» **The problem**:
Please copy every line from the records below that contains the string "imestrovic".

» **Material for the task**:
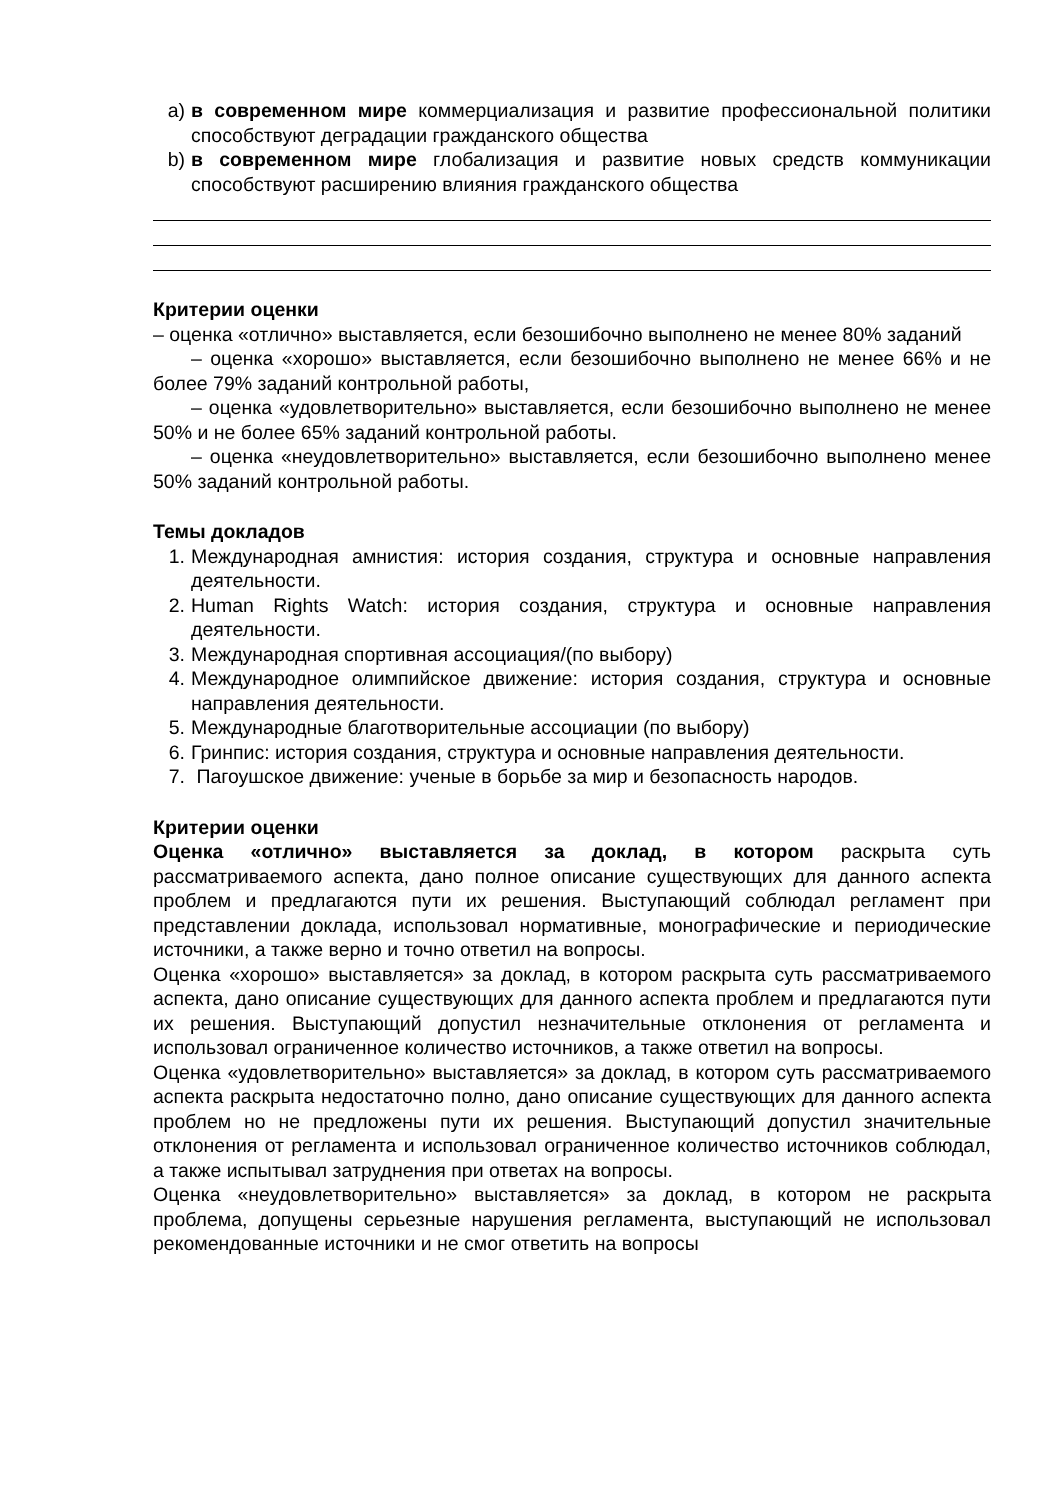a) в современном мире коммерциализация и развитие профессиональной политики способствуют деградации гражданского общества
b) в современном мире глобализация и развитие новых средств коммуникации способствуют расширению влияния гражданского общества
Критерии оценки
– оценка «отлично» выставляется, если безошибочно выполнено не менее 80% заданий
– оценка «хорошо» выставляется, если безошибочно выполнено не менее 66% и не более 79% заданий контрольной работы,
– оценка «удовлетворительно» выставляется, если безошибочно выполнено не менее 50% и не более 65% заданий контрольной работы.
– оценка «неудовлетворительно» выставляется, если безошибочно выполнено менее 50% заданий контрольной работы.
Темы докладов
1. Международная амнистия: история создания, структура и основные направления деятельности.
2. Human Rights Watch: история создания, структура и основные направления деятельности.
3. Международная спортивная ассоциация/(по выбору)
4. Международное олимпийское движение: история создания, структура и основные направления деятельности.
5. Международные благотворительные ассоциации (по выбору)
6. Гринпис: история создания, структура и основные направления деятельности.
7. Пагоушское движение: ученые в борьбе за мир и безопасность народов.
Критерии оценки
Оценка «отлично» выставляется за доклад, в котором раскрыта суть рассматриваемого аспекта, дано полное описание существующих для данного аспекта проблем и предлагаются пути их решения. Выступающий соблюдал регламент при представлении доклада, использовал нормативные, монографические и периодические источники, а также верно и точно ответил на вопросы.
Оценка «хорошо» выставляется» за доклад, в котором раскрыта суть рассматриваемого аспекта, дано описание существующих для данного аспекта проблем и предлагаются пути их решения. Выступающий допустил незначительные отклонения от регламента и использовал ограниченное количество источников, а также ответил на вопросы.
Оценка «удовлетворительно» выставляется» за доклад, в котором суть рассматриваемого аспекта раскрыта недостаточно полно, дано описание существующих для данного аспекта проблем но не предложены пути их решения. Выступающий допустил значительные отклонения от регламента и использовал ограниченное количество источников соблюдал, а также испытывал затруднения при ответах на вопросы.
Оценка «неудовлетворительно» выставляется» за доклад, в котором не раскрыта проблема, допущены серьезные нарушения регламента, выступающий не использовал рекомендованные источники и не смог ответить на вопросы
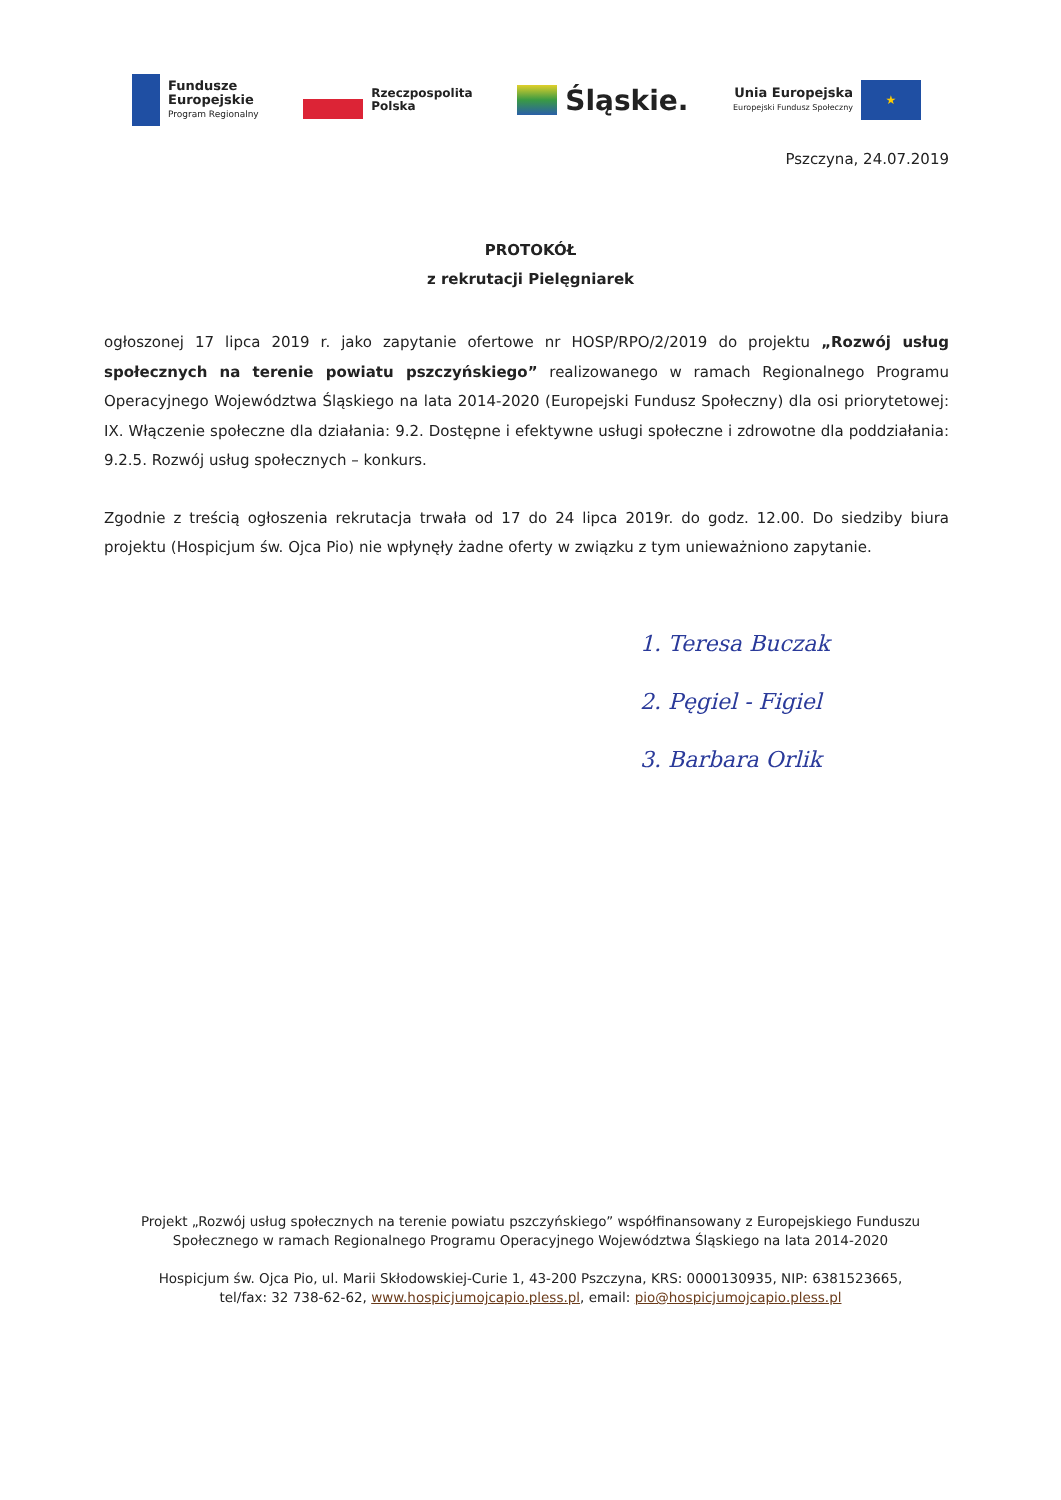Fundusze
Europejskie
Program Regionalny
Rzeczpospolita
Polska
Śląskie.
Unia Europejska
Europejski Fundusz Społeczny
★
Pszczyna, 24.07.2019
PROTOKÓŁ
z rekrutacji Pielęgniarek
ogłoszonej 17 lipca 2019 r. jako zapytanie ofertowe nr HOSP/RPO/2/2019 do projektu „Rozwój usług społecznych na terenie powiatu pszczyńskiego” realizowanego w ramach Regionalnego Programu Operacyjnego Województwa Śląskiego na lata 2014-2020 (Europejski Fundusz Społeczny) dla osi priorytetowej: IX. Włączenie społeczne dla działania: 9.2. Dostępne i efektywne usługi społeczne i zdrowotne dla poddziałania: 9.2.5. Rozwój usług społecznych – konkurs.
Zgodnie z treścią ogłoszenia rekrutacja trwała od 17 do 24 lipca 2019r. do godz. 12.00. Do siedziby biura projektu (Hospicjum św. Ojca Pio) nie wpłynęły żadne oferty w związku z tym unieważniono zapytanie.
1. Teresa Buczak
2. Pęgiel - Figiel
3. Barbara Orlik
Projekt „Rozwój usług społecznych na terenie powiatu pszczyńskiego” współfinansowany z Europejskiego Funduszu
Społecznego w ramach Regionalnego Programu Operacyjnego Województwa Śląskiego na lata 2014-2020
Hospicjum św. Ojca Pio, ul. Marii Skłodowskiej-Curie 1, 43-200 Pszczyna, KRS: 0000130935, NIP: 6381523665,
tel/fax: 32 738-62-62, www.hospicjumojcapio.pless.pl, email: pio@hospicjumojcapio.pless.pl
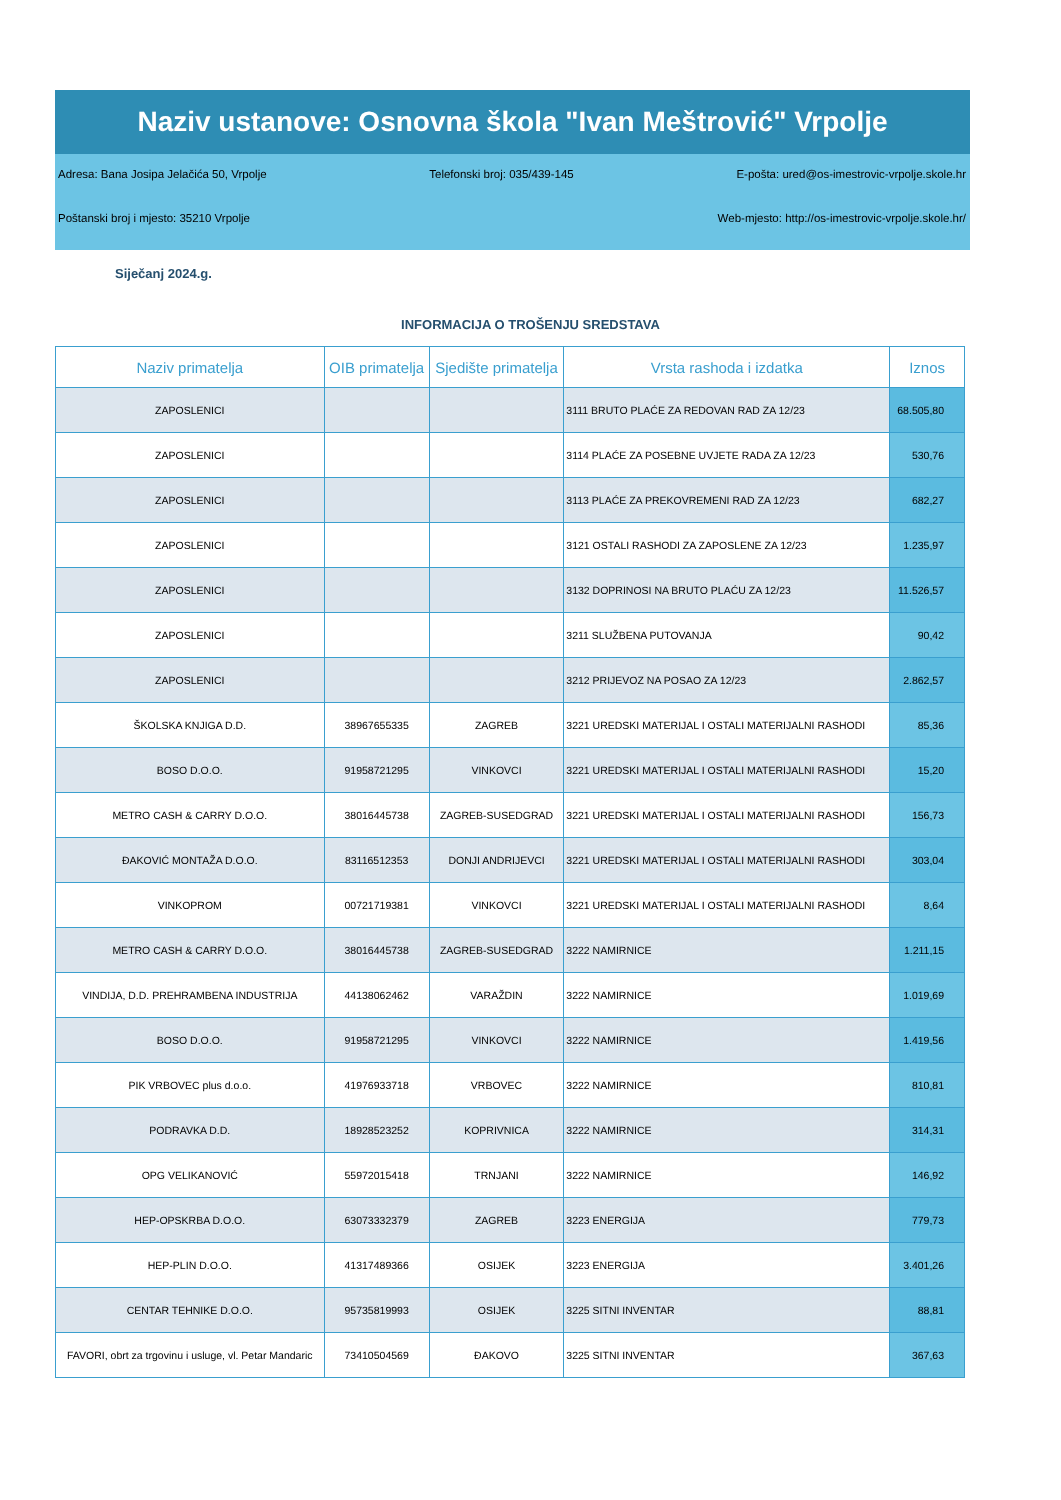Naziv ustanove: Osnovna škola "Ivan Meštrović" Vrpolje
Adresa: Bana Josipa Jelačića 50, Vrpolje Telefonski broj: 035/439-145 E-pošta: ured@os-imestrovic-vrpolje.skole.hr
Poštanski broj i mjesto: 35210 Vrpolje Web-mjesto: http://os-imestrovic-vrpolje.skole.hr/
Siječanj 2024.g.
INFORMACIJA O TROŠENJU SREDSTAVA
| Naziv primatelja | OIB primatelja | Sjedište primatelja | Vrsta rashoda i izdatka | Iznos |
| --- | --- | --- | --- | --- |
| ZAPOSLENICI | | | 3111 BRUTO PLAĆE ZA REDOVAN RAD ZA 12/23 | 68.505,80 |
| ZAPOSLENICI | | | 3114 PLAĆE ZA POSEBNE UVJETE RADA ZA 12/23 | 530,76 |
| ZAPOSLENICI | | | 3113 PLAĆE ZA PREKOVREMENI RAD ZA 12/23 | 682,27 |
| ZAPOSLENICI | | | 3121 OSTALI RASHODI ZA ZAPOSLENE ZA 12/23 | 1.235,97 |
| ZAPOSLENICI | | | 3132 DOPRINOSI NA BRUTO PLAĆU ZA 12/23 | 11.526,57 |
| ZAPOSLENICI | | | 3211 SLUŽBENA PUTOVANJA | 90,42 |
| ZAPOSLENICI | | | 3212 PRIJEVOZ NA POSAO ZA 12/23 | 2.862,57 |
| ŠKOLSKA KNJIGA D.D. | 38967655335 | ZAGREB | 3221 UREDSKI MATERIJAL I OSTALI MATERIJALNI RASHODI | 85,36 |
| BOSO D.O.O. | 91958721295 | VINKOVCI | 3221 UREDSKI MATERIJAL I OSTALI MATERIJALNI RASHODI | 15,20 |
| METRO CASH & CARRY D.O.O. | 38016445738 | ZAGREB-SUSEDGRAD | 3221 UREDSKI MATERIJAL I OSTALI MATERIJALNI RASHODI | 156,73 |
| ĐAKOVIĆ MONTAŽA D.O.O. | 83116512353 | DONJI ANDRIJEVCI | 3221 UREDSKI MATERIJAL I OSTALI MATERIJALNI RASHODI | 303,04 |
| VINKOPROM | 00721719381 | VINKOVCI | 3221 UREDSKI MATERIJAL I OSTALI MATERIJALNI RASHODI | 8,64 |
| METRO CASH & CARRY D.O.O. | 38016445738 | ZAGREB-SUSEDGRAD | 3222 NAMIRNICE | 1.211,15 |
| VINDIJA, D.D. PREHRAMBENA INDUSTRIJA | 44138062462 | VARAŽDIN | 3222 NAMIRNICE | 1.019,69 |
| BOSO D.O.O. | 91958721295 | VINKOVCI | 3222 NAMIRNICE | 1.419,56 |
| PIK VRBOVEC plus d.o.o. | 41976933718 | VRBOVEC | 3222 NAMIRNICE | 810,81 |
| PODRAVKA D.D. | 18928523252 | KOPRIVNICA | 3222 NAMIRNICE | 314,31 |
| OPG VELIKANOVIĆ | 55972015418 | TRNJANI | 3222 NAMIRNICE | 146,92 |
| HEP-OPSKRBA D.O.O. | 63073332379 | ZAGREB | 3223 ENERGIJA | 779,73 |
| HEP-PLIN D.O.O. | 41317489366 | OSIJEK | 3223 ENERGIJA | 3.401,26 |
| CENTAR TEHNIKE D.O.O. | 95735819993 | OSIJEK | 3225 SITNI INVENTAR | 88,81 |
| FAVORI, obrt za trgovinu i usluge, vl. Petar Mandaric | 73410504569 | ĐAKOVO | 3225 SITNI INVENTAR | 367,63 |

» **The answer**:
Adresa: Bana Josipa Jelačića 50, Vrpolje Telefonski broj: 035/439-145 E-pošta: ured@os-imestrovic-vrpolje.skole.hr
Poštanski broj i mjesto: 35210 Vrpolje Web-mjesto: http://os-imestrovic-vrpolje.skole.hr/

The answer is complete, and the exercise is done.